## begin

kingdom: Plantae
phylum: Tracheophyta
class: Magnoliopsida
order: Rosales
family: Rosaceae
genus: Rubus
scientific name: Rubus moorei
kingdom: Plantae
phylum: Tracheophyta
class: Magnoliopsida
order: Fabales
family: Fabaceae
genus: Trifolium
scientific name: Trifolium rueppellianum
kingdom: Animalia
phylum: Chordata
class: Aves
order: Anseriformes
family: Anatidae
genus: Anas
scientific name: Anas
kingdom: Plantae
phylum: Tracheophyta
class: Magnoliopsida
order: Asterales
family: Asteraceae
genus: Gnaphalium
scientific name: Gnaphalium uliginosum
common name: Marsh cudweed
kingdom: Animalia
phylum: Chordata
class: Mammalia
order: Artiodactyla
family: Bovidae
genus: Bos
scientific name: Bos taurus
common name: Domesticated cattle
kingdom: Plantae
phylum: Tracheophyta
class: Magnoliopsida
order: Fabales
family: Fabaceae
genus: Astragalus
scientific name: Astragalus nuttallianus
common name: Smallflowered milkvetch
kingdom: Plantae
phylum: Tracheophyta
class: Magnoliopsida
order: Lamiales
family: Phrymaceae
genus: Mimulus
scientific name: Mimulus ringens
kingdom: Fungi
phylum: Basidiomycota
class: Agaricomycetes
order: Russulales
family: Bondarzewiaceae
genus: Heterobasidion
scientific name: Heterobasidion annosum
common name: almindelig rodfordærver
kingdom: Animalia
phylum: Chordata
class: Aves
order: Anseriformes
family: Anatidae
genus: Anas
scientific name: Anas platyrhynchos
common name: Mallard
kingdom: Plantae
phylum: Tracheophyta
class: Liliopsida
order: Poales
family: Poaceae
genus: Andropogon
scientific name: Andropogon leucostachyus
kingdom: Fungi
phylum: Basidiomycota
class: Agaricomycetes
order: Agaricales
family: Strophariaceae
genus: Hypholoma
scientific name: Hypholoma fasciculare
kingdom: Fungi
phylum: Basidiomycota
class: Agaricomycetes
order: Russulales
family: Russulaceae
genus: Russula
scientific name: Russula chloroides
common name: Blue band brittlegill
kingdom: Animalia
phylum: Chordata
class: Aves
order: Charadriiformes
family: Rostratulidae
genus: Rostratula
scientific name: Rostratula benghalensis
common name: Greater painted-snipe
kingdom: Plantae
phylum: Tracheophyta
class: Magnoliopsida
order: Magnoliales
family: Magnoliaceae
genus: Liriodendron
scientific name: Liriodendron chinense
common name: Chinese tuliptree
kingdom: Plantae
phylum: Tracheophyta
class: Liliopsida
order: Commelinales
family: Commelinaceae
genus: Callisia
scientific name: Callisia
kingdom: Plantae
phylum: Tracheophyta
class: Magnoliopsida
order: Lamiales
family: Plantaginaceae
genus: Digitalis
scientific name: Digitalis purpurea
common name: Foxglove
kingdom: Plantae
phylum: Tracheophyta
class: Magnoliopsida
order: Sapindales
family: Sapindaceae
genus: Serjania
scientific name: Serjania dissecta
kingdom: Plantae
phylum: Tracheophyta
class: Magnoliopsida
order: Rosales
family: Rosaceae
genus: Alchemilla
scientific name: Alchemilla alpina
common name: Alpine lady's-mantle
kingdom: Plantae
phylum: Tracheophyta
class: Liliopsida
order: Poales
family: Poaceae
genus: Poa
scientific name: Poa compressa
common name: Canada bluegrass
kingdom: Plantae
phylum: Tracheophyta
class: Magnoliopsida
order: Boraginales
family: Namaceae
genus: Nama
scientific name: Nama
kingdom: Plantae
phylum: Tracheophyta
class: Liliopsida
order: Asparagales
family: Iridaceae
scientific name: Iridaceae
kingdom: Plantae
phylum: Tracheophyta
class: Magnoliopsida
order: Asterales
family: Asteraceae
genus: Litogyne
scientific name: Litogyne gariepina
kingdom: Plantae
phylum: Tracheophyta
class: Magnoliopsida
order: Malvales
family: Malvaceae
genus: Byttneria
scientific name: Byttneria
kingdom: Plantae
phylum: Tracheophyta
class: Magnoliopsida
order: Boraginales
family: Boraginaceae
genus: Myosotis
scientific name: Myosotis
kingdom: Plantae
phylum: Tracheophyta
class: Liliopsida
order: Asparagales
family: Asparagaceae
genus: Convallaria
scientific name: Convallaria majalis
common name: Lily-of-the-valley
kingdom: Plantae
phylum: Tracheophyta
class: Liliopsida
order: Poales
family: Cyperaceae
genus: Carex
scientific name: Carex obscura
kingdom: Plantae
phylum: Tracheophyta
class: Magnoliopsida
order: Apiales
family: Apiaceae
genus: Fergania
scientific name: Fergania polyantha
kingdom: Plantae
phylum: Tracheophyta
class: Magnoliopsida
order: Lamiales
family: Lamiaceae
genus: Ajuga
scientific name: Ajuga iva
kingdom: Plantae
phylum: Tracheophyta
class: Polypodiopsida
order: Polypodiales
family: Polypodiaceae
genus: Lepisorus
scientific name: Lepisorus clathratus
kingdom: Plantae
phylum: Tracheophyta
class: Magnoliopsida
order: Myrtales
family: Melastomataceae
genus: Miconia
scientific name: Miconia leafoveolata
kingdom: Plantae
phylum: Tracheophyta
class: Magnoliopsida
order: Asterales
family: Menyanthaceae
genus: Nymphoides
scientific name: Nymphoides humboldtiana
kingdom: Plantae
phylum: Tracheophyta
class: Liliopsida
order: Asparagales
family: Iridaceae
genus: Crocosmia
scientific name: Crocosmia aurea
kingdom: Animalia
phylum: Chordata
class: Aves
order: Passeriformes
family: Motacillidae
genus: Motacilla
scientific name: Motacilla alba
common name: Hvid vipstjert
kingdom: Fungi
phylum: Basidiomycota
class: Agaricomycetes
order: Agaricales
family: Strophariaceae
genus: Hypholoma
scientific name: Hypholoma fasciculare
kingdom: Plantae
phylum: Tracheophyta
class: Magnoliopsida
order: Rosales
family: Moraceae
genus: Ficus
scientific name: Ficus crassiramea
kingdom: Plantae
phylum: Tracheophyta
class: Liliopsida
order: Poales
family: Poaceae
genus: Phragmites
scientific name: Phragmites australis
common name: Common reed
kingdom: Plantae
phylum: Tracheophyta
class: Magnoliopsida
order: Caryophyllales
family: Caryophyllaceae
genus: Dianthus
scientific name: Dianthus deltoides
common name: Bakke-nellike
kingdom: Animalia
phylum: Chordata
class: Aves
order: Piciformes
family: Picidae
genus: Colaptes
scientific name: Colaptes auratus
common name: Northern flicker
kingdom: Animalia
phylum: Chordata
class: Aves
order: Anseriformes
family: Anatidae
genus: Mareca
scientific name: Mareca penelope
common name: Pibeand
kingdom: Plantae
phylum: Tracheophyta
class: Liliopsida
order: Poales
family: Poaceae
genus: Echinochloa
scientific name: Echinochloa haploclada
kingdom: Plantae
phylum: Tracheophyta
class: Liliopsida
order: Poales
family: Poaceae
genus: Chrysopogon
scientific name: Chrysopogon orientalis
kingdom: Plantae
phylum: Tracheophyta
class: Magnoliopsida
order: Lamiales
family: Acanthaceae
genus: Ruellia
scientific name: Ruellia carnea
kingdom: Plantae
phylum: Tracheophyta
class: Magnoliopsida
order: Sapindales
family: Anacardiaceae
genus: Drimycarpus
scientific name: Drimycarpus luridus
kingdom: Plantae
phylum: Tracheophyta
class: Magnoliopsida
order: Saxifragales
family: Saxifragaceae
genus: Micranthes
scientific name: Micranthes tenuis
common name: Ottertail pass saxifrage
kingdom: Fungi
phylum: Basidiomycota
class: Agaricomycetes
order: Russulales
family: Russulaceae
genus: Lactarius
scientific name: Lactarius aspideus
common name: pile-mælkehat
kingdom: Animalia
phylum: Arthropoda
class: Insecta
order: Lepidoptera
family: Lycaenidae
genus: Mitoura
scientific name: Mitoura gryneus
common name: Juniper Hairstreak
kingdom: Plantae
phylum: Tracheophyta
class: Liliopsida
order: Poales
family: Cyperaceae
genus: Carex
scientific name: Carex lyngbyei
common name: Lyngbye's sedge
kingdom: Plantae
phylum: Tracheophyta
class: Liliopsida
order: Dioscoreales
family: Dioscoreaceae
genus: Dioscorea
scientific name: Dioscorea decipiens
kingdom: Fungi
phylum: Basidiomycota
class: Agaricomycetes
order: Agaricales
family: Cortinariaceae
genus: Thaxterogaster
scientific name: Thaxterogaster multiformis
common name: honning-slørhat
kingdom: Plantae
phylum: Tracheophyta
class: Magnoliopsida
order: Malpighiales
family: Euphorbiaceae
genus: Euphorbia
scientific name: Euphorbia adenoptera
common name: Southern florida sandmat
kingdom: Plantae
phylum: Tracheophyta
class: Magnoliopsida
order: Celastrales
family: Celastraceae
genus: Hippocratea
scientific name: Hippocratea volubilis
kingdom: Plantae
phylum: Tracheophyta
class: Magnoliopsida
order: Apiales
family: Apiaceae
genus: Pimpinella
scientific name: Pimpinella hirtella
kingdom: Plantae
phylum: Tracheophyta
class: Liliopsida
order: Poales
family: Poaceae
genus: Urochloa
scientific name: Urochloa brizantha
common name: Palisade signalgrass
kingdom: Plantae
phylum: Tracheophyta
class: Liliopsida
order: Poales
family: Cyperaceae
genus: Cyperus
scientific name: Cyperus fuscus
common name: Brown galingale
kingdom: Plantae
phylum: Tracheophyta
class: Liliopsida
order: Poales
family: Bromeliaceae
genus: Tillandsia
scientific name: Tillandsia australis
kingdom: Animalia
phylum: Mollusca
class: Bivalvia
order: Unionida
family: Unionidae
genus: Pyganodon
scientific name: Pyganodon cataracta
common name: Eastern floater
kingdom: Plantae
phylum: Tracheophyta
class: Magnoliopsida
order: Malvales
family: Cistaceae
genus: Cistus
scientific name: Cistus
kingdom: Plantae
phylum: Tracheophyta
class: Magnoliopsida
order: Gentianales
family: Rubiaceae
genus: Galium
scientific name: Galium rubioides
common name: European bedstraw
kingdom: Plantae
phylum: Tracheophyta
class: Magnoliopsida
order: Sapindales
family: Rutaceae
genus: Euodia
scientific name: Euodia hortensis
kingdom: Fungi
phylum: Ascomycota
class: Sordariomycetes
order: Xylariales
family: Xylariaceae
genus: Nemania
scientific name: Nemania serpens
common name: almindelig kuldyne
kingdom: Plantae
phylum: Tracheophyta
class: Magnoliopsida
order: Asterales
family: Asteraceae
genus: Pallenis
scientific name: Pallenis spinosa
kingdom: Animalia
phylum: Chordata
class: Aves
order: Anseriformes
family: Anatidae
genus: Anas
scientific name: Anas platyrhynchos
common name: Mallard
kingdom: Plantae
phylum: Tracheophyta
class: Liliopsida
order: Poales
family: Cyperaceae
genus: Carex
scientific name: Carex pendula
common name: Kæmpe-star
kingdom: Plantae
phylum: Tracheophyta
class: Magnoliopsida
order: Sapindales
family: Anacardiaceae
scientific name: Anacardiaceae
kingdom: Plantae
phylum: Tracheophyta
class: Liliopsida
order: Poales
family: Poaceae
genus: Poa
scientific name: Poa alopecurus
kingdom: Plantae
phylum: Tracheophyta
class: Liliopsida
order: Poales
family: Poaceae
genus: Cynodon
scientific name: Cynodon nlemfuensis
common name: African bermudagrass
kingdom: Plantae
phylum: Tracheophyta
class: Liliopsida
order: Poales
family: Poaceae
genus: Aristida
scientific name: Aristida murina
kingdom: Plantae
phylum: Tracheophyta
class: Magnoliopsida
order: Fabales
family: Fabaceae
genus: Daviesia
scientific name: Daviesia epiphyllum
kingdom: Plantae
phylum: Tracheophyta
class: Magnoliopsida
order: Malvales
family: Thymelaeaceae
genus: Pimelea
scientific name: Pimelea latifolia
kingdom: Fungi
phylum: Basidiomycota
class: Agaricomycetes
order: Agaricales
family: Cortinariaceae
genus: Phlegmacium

## end

Short problem —
Reproduce, with no changes, the stretch of the material from the line containing "scientific name: Dianthus deltoides" through the line containing "order: Saxifragales", including both of those lines.

Response —
scientific name: Dianthus deltoides
common name: Bakke-nellike
kingdom: Animalia
phylum: Chordata
class: Aves
order: Piciformes
family: Picidae
genus: Colaptes
scientific name: Colaptes auratus
common name: Northern flicker
kingdom: Animalia
phylum: Chordata
class: Aves
order: Anseriformes
family: Anatidae
genus: Mareca
scientific name: Mareca penelope
common name: Pibeand
kingdom: Plantae
phylum: Tracheophyta
class: Liliopsida
order: Poales
family: Poaceae
genus: Echinochloa
scientific name: Echinochloa haploclada
kingdom: Plantae
phylum: Tracheophyta
class: Liliopsida
order: Poales
family: Poaceae
genus: Chrysopogon
scientific name: Chrysopogon orientalis
kingdom: Plantae
phylum: Tracheophyta
class: Magnoliopsida
order: Lamiales
family: Acanthaceae
genus: Ruellia
scientific name: Ruellia carnea
kingdom: Plantae
phylum: Tracheophyta
class: Magnoliopsida
order: Sapindales
family: Anacardiaceae
genus: Drimycarpus
scientific name: Drimycarpus luridus
kingdom: Plantae
phylum: Tracheophyta
class: Magnoliopsida
order: Saxifragales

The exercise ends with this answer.